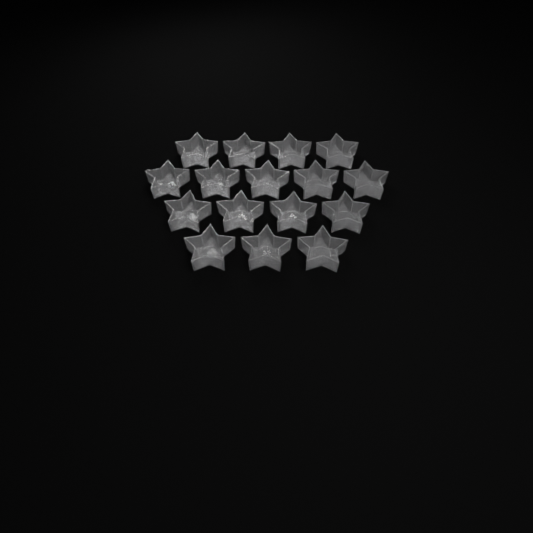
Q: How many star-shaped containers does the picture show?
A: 16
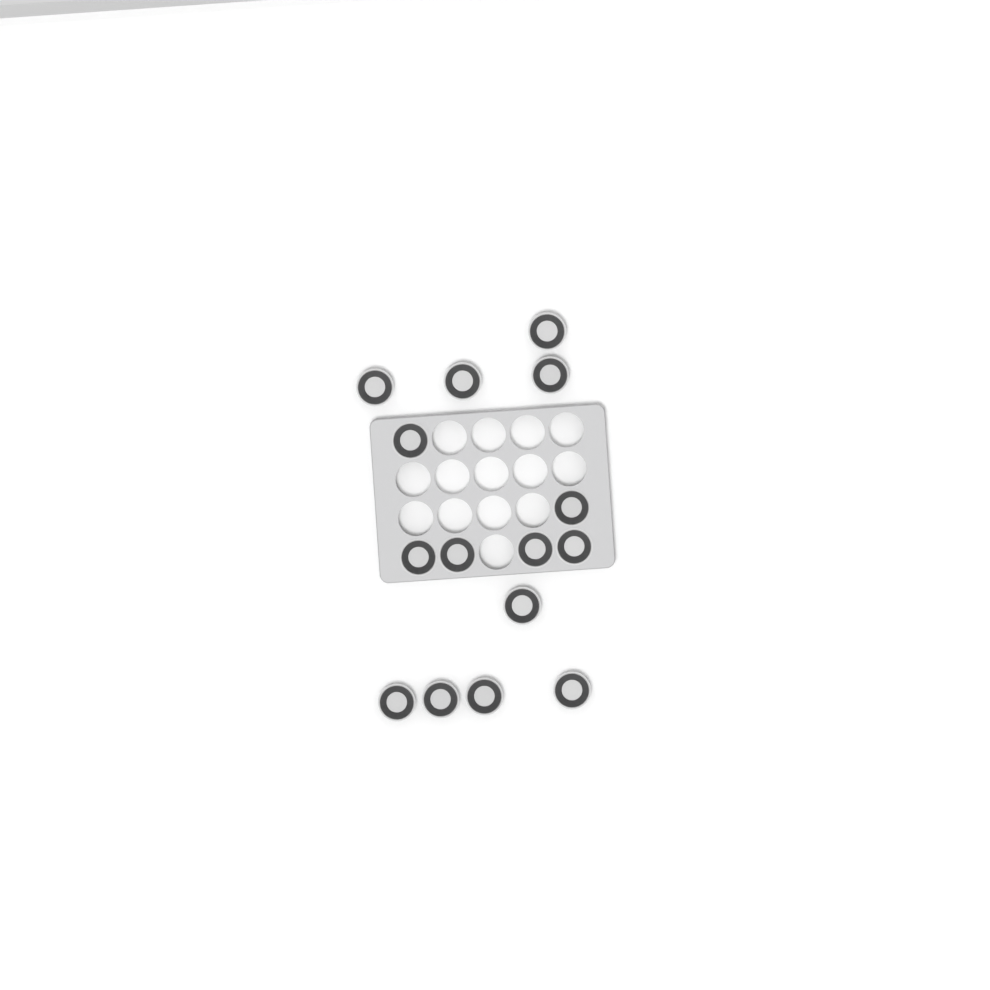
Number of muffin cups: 15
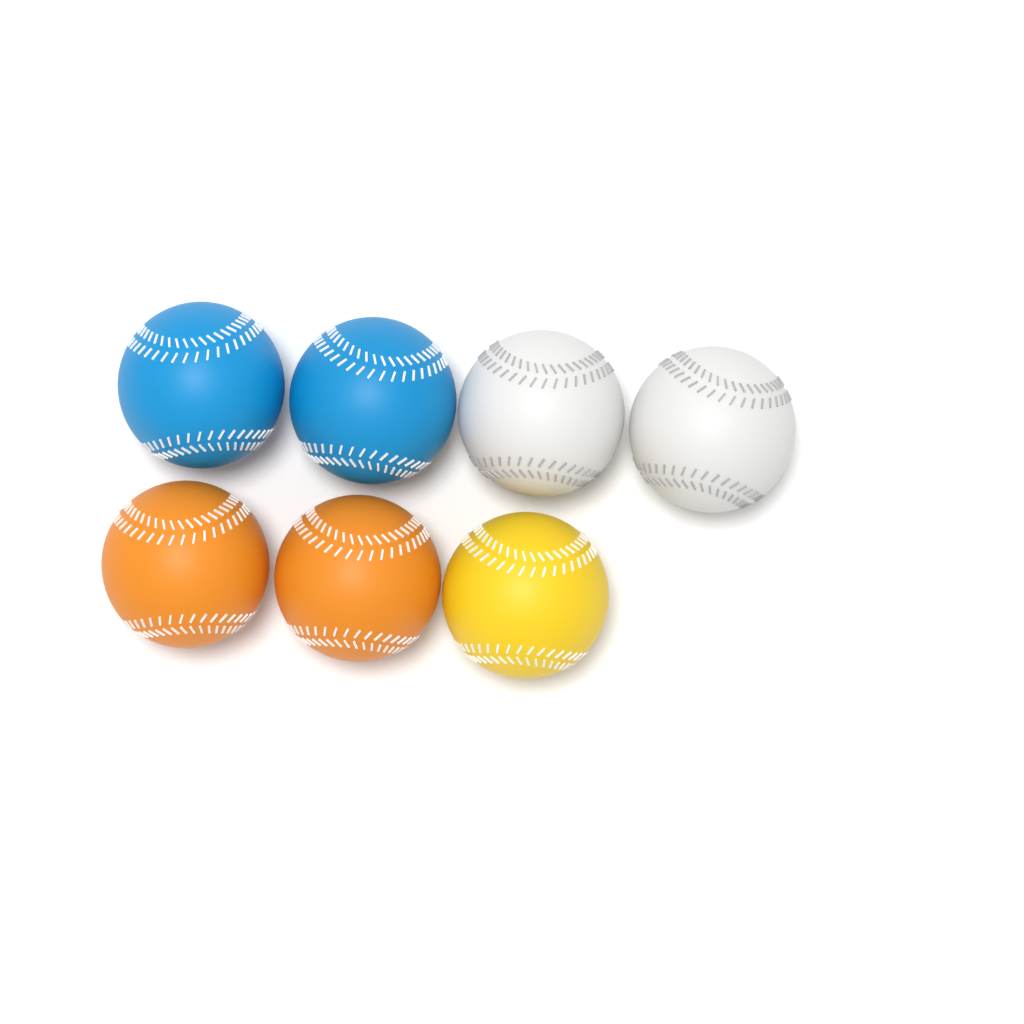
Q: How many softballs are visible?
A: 7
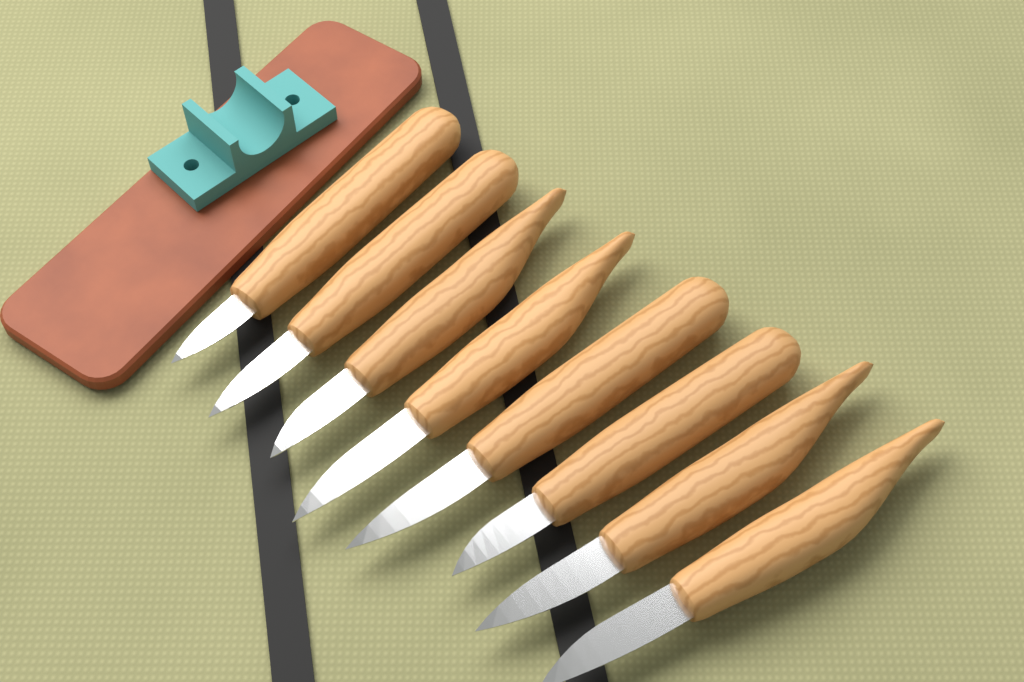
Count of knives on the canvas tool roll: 8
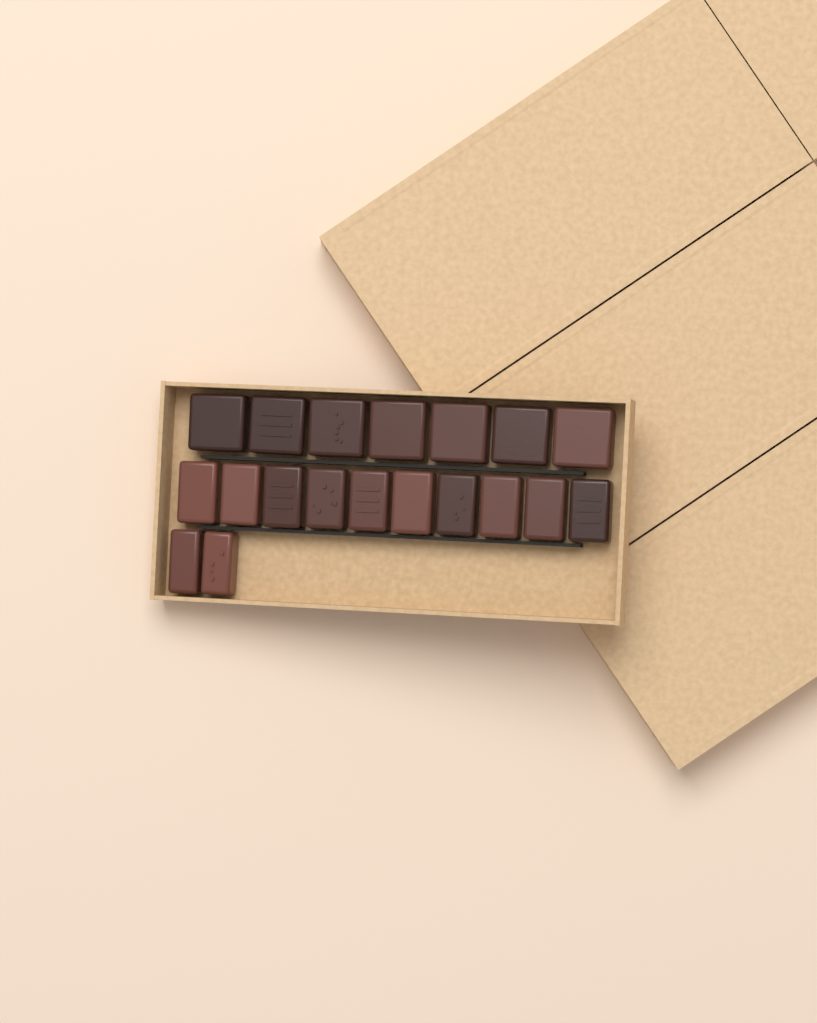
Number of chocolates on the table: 19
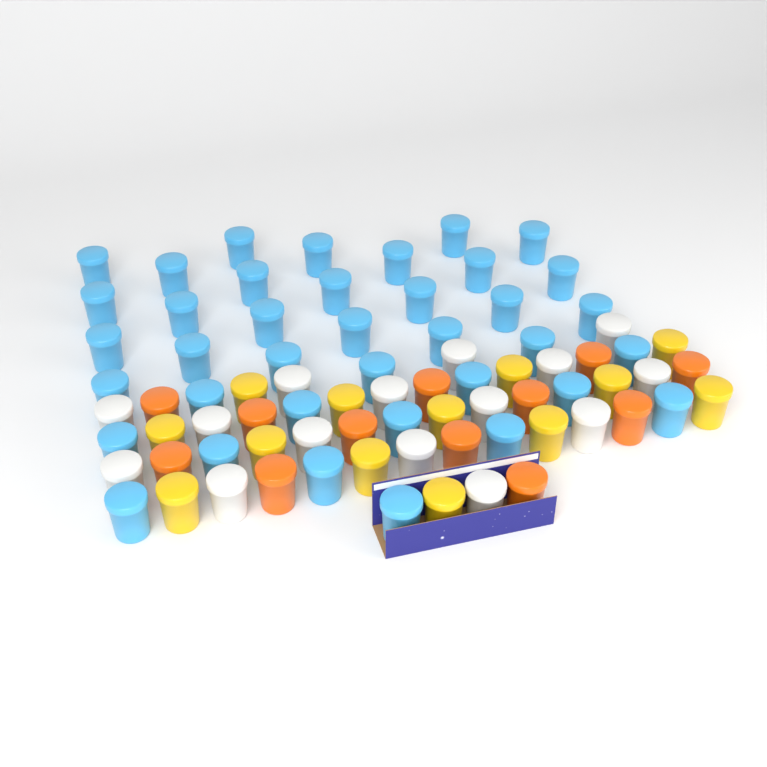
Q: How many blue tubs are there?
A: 38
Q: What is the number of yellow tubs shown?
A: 13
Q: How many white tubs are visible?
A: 15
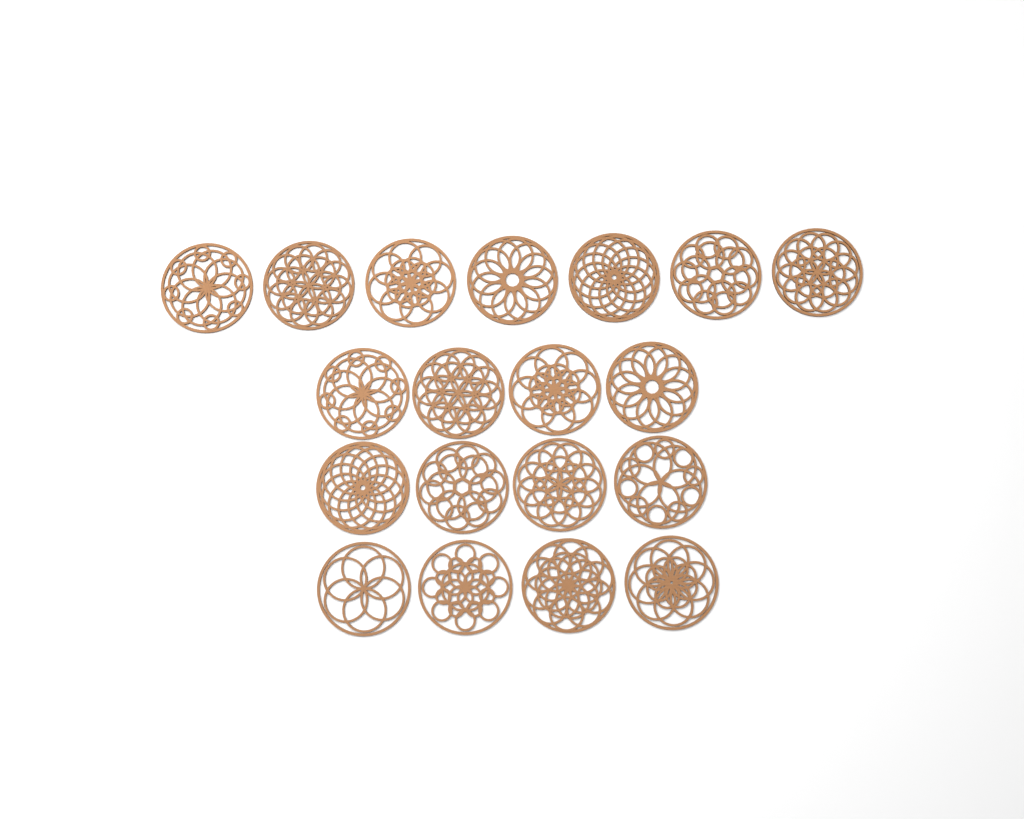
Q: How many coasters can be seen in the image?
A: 19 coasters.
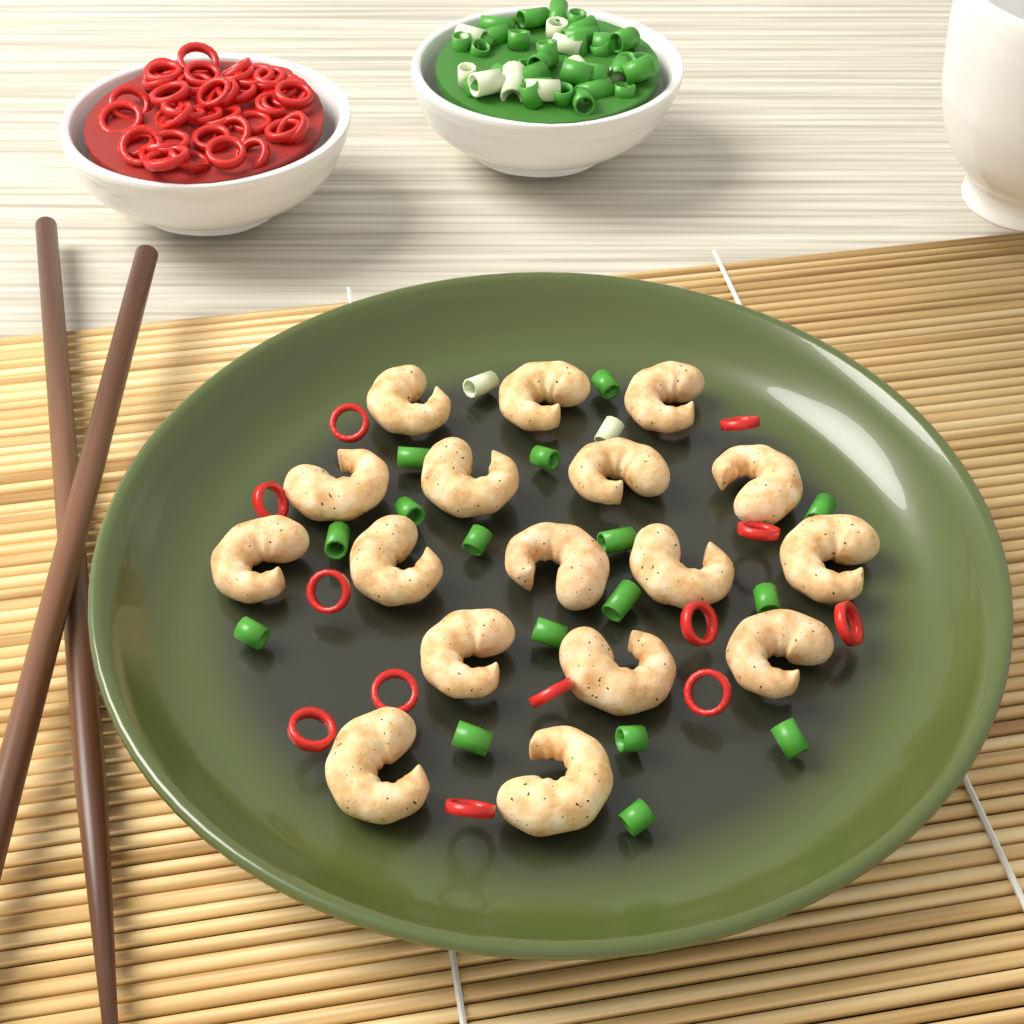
==========
#### [Exercise]
Copy the entries from the line with "Count of knives on the canvas tool roll: 8" through the end of the entries, renaming "tubs" to "bins" and leaving everything else unchanged. Leave the pictures out.

#### [Correct output]
Count of knives on the canvas tool roll: 8
Number of chocolates on the table: 19
Q: How many blue bins are there?
A: 38
Q: What is the number of yellow bins shown?
A: 13
Q: How many white bins are visible?
A: 15
Q: How many coasters can be seen in the image?
A: 19 coasters.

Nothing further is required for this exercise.